Find every line in the records below that contains "Новогодние", and copy it.
BEGIN PROVIDED DATA
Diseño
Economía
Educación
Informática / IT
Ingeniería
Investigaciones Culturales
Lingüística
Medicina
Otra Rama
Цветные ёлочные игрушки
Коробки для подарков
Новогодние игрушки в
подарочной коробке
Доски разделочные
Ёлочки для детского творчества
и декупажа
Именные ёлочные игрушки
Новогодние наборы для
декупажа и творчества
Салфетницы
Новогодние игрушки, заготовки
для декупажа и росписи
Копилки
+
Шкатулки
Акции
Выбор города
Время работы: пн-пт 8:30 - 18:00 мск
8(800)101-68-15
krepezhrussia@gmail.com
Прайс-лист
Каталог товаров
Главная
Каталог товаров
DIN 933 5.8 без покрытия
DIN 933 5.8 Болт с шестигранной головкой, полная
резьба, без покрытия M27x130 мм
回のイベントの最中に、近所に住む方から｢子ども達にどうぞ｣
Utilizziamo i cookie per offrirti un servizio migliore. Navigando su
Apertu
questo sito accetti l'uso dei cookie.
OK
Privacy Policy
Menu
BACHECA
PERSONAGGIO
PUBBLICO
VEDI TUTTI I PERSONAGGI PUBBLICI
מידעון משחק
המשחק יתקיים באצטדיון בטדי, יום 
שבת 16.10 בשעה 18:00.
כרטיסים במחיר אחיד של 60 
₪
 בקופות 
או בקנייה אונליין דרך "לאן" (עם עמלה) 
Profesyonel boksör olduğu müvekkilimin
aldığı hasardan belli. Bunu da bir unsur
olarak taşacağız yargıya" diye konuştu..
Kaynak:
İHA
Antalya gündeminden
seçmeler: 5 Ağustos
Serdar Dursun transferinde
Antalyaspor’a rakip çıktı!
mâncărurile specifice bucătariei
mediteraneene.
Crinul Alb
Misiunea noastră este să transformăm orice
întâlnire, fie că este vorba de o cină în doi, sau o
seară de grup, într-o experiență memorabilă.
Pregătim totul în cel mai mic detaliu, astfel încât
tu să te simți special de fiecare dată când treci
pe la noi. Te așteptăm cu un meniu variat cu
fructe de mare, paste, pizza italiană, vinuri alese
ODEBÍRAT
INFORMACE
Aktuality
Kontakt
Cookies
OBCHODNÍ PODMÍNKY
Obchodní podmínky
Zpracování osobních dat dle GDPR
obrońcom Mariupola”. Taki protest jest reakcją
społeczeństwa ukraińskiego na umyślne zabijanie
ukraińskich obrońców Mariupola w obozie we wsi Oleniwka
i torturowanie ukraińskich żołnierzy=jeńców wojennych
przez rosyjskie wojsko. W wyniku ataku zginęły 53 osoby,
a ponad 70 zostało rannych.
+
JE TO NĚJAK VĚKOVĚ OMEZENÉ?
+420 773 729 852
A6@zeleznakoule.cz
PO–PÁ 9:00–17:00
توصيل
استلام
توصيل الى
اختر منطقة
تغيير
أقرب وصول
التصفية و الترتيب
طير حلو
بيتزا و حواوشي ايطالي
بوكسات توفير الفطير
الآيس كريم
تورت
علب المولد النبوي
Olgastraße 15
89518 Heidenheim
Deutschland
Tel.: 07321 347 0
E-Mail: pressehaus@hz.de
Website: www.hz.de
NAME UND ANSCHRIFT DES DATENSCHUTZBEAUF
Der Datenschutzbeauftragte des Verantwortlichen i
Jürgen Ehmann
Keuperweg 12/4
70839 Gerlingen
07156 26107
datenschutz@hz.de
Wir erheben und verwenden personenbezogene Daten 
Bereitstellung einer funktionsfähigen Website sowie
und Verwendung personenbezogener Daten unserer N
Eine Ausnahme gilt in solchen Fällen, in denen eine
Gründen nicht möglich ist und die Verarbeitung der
END PROVIDED DATA
• [ANSWER SPACE]
Новогодние игрушки в
Новогодние наборы для
Новогодние игрушки, заготовки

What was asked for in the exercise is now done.